## Job:
Gather, from the listing beneath this task, every line holding the string "latex".

## Data to process:
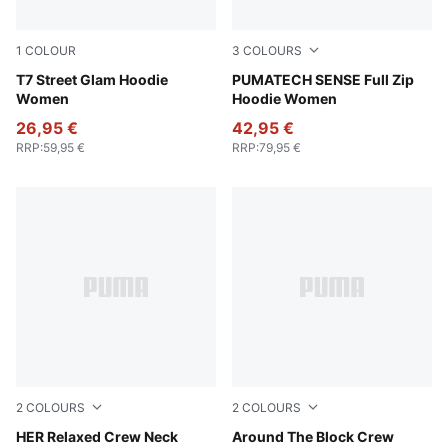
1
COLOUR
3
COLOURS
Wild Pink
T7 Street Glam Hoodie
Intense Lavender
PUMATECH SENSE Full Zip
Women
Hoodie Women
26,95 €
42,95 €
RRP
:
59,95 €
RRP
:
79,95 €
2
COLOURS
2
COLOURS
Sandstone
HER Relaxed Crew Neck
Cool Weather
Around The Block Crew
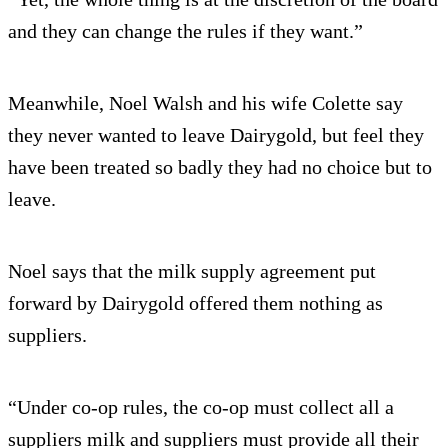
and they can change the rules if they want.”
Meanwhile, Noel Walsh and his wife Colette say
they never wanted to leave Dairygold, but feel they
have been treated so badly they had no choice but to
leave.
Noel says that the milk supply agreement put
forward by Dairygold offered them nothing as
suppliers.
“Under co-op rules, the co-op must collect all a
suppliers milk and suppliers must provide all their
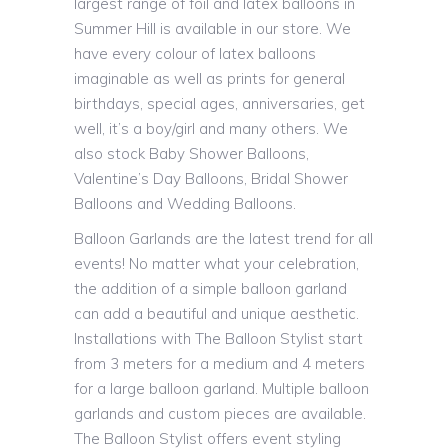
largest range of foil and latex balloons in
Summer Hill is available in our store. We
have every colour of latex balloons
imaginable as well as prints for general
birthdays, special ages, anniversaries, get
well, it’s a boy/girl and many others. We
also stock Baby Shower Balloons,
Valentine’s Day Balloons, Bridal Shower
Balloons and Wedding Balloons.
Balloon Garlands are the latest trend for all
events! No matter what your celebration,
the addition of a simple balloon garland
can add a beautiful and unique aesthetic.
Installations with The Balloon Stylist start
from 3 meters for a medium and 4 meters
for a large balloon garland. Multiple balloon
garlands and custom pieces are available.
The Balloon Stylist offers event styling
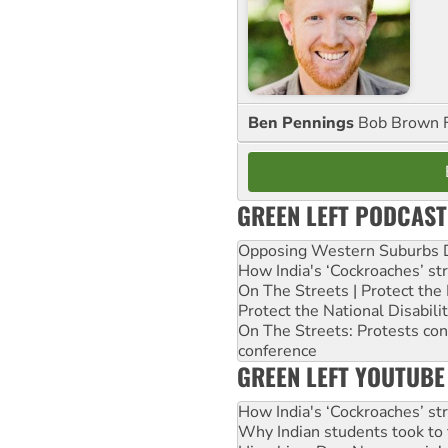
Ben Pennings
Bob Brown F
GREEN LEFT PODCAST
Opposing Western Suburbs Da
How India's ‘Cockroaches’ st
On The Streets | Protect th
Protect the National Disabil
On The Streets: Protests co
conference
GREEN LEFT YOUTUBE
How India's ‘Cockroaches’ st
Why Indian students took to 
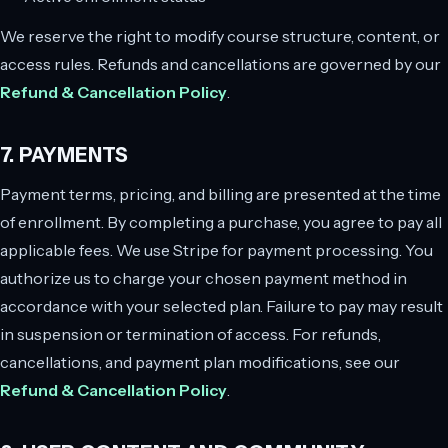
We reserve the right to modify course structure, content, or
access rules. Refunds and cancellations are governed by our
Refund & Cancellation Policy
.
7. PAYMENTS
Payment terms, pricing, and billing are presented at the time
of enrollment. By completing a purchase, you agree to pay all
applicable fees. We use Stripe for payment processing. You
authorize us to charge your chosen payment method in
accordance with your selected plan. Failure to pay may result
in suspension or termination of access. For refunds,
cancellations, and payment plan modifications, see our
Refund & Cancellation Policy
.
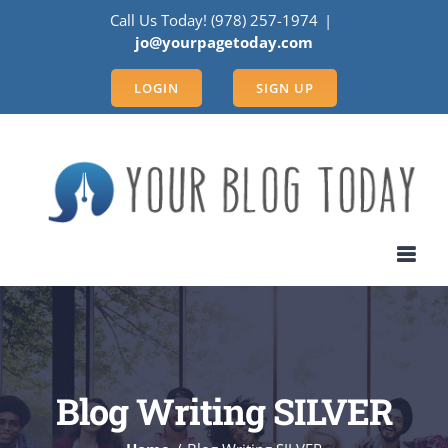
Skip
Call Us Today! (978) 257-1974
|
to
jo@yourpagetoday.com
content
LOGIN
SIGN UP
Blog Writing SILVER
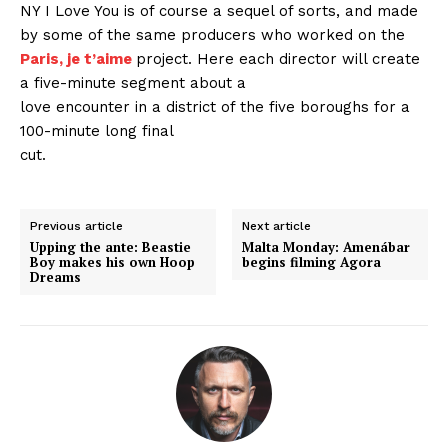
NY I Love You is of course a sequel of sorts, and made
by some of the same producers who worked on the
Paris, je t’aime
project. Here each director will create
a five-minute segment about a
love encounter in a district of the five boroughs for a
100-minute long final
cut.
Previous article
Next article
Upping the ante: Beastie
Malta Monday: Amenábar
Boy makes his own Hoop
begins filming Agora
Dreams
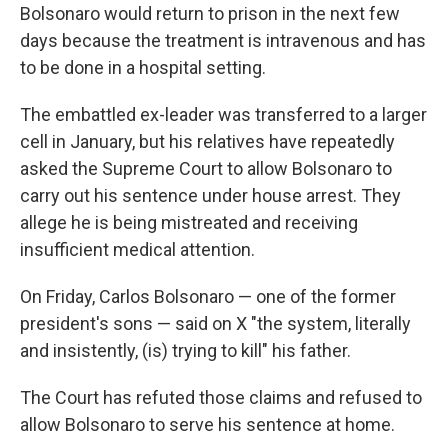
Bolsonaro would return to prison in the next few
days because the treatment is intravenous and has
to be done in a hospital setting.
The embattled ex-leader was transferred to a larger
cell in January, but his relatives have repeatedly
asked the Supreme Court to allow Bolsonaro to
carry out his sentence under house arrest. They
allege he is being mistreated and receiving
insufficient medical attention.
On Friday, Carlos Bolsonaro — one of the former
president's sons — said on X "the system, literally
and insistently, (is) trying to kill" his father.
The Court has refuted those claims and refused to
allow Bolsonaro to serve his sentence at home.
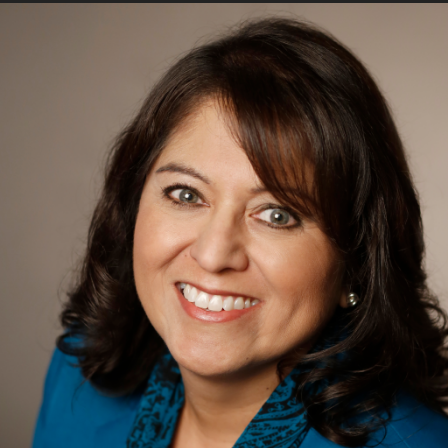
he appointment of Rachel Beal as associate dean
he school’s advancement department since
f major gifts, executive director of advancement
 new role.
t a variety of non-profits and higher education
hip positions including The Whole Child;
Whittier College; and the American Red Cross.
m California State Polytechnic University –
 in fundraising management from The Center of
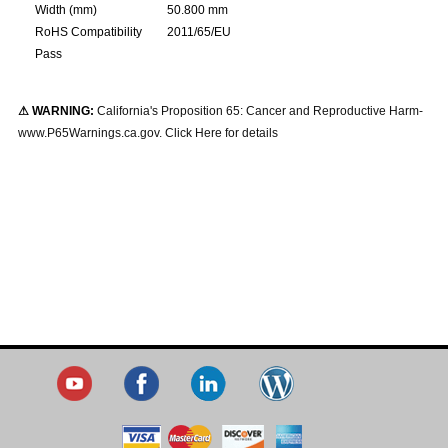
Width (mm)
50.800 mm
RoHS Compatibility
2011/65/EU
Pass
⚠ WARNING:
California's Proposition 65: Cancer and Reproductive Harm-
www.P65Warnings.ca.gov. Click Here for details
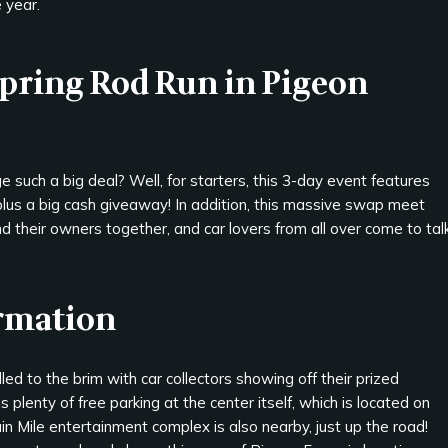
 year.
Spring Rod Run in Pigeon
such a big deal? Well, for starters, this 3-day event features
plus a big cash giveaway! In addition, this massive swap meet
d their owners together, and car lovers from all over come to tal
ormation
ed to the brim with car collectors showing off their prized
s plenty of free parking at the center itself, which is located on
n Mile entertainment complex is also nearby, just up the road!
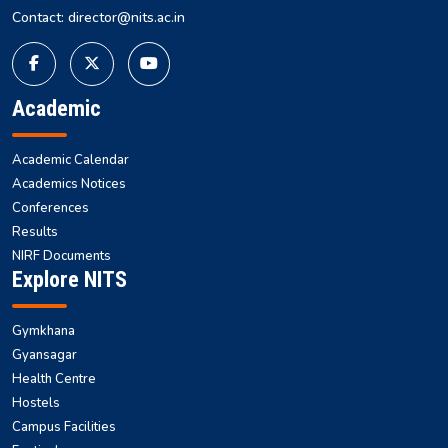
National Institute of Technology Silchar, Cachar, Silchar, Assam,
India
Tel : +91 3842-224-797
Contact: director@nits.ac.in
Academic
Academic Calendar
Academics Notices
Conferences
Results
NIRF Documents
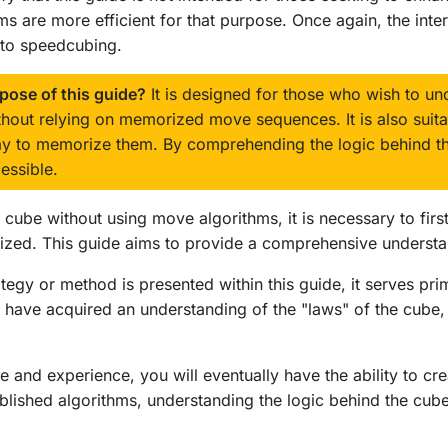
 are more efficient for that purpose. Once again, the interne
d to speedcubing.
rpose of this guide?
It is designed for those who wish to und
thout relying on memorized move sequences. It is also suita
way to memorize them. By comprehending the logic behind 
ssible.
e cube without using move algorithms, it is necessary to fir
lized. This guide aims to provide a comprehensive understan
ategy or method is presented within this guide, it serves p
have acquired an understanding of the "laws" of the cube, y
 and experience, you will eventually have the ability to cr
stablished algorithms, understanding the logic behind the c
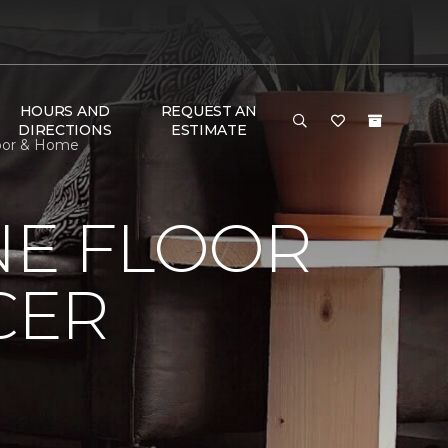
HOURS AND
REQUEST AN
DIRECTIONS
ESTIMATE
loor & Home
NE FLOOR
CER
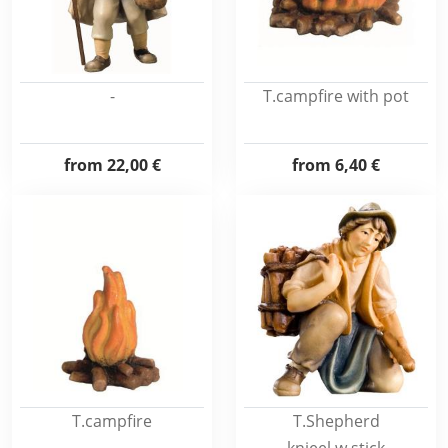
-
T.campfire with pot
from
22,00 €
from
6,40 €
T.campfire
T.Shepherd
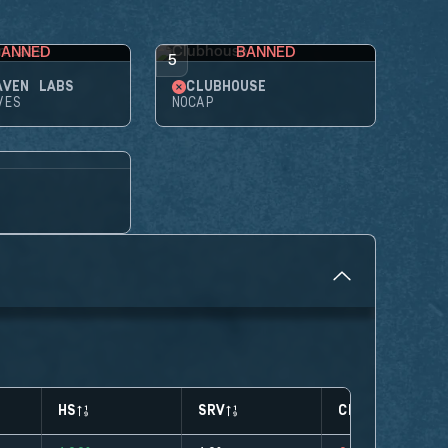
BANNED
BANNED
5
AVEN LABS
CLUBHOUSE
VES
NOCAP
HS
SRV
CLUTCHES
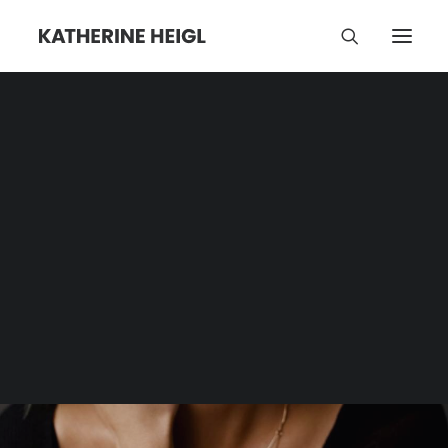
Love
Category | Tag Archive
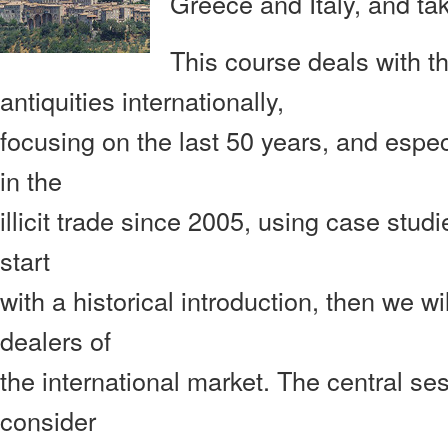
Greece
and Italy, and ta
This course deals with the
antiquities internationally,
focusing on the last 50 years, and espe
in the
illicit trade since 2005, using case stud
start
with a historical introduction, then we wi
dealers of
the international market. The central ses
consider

## Response to this task:
largest range of foil and latex balloons in
have every colour of latex balloons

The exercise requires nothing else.